Earl Lum, president of EJL Wireless Research, said in a press release, “While mobile operators continue to deploy outdoor macrocell sites to increase capacity, the wireless industry is transitioning to in-building wireless solutions. LTE/LTE-Advanced drives the need to extend wireless signal coverage indoors for corporate offices, hospitals, shopping malls, and other enterprise clients.

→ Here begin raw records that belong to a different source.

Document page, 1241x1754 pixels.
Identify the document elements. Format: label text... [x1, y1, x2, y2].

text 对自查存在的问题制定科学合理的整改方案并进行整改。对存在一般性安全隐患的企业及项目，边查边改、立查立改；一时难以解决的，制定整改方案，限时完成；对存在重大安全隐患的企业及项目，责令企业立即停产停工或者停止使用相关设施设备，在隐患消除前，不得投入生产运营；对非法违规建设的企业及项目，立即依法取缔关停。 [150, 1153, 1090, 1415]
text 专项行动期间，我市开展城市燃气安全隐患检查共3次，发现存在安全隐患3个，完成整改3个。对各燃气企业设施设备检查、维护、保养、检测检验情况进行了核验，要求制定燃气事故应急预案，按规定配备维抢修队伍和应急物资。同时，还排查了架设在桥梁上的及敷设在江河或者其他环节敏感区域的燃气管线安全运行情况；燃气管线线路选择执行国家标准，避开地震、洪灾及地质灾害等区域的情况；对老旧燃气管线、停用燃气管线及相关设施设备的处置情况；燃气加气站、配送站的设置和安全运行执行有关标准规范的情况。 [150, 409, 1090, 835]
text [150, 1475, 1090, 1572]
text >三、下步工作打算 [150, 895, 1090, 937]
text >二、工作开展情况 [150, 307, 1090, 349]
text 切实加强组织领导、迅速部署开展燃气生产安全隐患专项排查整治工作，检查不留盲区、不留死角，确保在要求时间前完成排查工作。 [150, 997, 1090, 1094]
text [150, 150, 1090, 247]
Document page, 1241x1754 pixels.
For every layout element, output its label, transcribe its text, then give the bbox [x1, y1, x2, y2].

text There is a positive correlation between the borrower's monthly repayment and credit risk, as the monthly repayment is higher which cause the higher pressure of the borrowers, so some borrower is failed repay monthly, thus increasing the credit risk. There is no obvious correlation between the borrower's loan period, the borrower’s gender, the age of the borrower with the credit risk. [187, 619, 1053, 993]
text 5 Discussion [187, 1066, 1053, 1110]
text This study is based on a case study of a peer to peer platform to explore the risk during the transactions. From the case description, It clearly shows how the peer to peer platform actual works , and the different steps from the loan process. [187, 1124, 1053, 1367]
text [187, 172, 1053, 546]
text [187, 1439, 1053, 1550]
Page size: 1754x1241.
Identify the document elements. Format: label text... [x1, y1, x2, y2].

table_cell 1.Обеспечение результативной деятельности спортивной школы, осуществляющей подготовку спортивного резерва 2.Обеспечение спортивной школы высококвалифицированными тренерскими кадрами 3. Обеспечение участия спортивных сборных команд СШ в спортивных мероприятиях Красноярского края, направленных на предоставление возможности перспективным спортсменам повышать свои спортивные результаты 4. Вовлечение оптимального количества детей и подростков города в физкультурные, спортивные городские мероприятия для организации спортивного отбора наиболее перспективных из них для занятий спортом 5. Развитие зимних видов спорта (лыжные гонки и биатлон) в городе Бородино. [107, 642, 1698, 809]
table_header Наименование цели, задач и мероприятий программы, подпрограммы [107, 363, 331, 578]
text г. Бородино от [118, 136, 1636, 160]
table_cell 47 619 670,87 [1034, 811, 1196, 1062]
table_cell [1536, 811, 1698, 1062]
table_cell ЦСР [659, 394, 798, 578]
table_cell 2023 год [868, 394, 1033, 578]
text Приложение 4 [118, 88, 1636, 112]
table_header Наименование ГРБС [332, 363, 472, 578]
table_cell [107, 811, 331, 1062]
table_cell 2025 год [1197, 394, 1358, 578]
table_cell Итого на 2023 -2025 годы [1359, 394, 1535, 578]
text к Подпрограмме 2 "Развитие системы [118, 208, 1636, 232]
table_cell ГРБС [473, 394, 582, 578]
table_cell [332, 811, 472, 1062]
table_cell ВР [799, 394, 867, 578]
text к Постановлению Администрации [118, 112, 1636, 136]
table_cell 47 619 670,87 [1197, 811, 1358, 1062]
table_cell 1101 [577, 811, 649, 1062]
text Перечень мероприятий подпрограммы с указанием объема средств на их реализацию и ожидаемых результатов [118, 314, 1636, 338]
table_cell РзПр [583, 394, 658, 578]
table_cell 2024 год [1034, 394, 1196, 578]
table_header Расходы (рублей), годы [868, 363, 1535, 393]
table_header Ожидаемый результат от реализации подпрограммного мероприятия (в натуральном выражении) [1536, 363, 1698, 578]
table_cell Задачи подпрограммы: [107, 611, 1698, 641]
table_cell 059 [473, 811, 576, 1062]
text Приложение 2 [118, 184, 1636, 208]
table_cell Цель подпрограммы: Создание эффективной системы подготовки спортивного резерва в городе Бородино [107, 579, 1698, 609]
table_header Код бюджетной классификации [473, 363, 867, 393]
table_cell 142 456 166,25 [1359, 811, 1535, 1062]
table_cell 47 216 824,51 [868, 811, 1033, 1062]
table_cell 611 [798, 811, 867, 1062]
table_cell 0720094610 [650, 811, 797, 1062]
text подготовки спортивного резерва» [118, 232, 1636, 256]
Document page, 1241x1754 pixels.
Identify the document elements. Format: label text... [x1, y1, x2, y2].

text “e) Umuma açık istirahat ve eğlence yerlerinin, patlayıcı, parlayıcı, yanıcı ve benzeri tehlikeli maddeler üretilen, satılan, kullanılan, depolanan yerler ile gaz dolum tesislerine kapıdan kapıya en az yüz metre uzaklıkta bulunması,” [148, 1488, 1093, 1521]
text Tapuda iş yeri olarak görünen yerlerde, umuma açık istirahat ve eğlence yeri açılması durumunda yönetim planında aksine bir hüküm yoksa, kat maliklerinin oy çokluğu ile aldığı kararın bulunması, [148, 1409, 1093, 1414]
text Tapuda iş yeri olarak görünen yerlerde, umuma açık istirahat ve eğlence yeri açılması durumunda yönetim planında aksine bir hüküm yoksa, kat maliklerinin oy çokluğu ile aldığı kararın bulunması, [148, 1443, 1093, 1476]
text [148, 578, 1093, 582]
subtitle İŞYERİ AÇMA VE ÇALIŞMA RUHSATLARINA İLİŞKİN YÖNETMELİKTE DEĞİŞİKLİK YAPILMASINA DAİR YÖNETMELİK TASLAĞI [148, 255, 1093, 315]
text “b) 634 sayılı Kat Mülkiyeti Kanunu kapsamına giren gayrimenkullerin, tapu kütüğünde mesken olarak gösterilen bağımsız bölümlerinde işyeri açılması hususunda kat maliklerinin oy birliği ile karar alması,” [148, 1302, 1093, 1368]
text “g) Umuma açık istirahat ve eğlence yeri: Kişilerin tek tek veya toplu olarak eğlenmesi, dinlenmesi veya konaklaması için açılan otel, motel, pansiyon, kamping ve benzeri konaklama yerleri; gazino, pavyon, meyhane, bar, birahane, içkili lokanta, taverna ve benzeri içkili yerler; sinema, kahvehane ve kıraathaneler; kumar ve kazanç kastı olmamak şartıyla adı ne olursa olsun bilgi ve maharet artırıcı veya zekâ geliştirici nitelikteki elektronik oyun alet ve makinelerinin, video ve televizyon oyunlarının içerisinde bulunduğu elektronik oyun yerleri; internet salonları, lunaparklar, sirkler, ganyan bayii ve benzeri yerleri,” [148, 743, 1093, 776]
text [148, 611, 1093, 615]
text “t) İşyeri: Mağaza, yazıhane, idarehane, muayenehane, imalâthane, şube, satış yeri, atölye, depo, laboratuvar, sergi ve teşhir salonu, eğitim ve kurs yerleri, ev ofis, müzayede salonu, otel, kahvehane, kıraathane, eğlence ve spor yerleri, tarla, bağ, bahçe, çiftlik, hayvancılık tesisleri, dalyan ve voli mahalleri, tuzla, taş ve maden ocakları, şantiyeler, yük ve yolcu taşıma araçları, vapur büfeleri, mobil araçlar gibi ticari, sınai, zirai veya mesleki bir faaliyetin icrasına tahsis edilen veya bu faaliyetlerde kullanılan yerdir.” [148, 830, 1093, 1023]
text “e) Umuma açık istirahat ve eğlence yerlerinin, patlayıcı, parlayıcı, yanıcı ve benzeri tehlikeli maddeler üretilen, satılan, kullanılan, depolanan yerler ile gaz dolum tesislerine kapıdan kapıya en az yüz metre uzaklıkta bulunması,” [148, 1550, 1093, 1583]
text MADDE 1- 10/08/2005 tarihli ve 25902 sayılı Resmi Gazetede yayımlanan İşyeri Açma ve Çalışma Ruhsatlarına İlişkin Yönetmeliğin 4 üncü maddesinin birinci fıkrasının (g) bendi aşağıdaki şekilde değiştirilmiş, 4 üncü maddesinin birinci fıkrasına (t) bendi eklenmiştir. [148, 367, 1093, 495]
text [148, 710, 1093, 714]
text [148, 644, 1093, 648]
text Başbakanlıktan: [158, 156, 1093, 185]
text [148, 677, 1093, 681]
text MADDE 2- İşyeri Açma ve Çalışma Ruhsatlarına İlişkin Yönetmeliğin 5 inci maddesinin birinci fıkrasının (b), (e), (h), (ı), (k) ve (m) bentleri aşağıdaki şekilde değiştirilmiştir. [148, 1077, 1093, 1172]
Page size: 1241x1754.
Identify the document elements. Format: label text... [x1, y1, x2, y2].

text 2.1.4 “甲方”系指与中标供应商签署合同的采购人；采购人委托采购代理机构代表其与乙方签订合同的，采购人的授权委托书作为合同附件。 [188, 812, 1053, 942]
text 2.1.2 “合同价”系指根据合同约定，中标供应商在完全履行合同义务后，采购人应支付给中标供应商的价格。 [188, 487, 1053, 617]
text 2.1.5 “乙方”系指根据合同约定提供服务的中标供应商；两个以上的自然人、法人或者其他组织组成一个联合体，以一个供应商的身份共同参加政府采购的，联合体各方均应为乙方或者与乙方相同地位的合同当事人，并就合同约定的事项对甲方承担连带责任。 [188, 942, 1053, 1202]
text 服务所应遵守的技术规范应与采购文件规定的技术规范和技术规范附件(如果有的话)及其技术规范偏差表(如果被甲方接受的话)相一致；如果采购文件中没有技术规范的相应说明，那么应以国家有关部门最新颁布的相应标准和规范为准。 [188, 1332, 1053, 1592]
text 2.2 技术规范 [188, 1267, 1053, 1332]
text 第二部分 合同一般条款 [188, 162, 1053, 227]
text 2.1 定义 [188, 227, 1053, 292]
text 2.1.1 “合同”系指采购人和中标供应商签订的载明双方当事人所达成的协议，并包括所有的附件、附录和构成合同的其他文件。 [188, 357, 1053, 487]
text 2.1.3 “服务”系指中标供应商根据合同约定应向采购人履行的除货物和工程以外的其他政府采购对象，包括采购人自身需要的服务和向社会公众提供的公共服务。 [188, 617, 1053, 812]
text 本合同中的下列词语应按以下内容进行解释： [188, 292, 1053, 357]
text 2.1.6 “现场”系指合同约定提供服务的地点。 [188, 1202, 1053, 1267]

Distributed antenna systems and carrier-grade OEM small-cell solutions like Ericsson Radio Dot, Huawei LampSite, Nokia Flexi Zone, and ZTE’s Qcell are key technologies that address the ever-growing in-building wireless coverage/capacity problem.”

Qorvo’s multistage PAs integrate matching in a low-cost surface-mount package to allow for compact system design. With linear performance at -47 dBc ACLR using a 20-MHz LTE signal, the TQP92xx product family provides 24-dBm average linear power, and the TQP94xx family offers 27-dBm average linear power.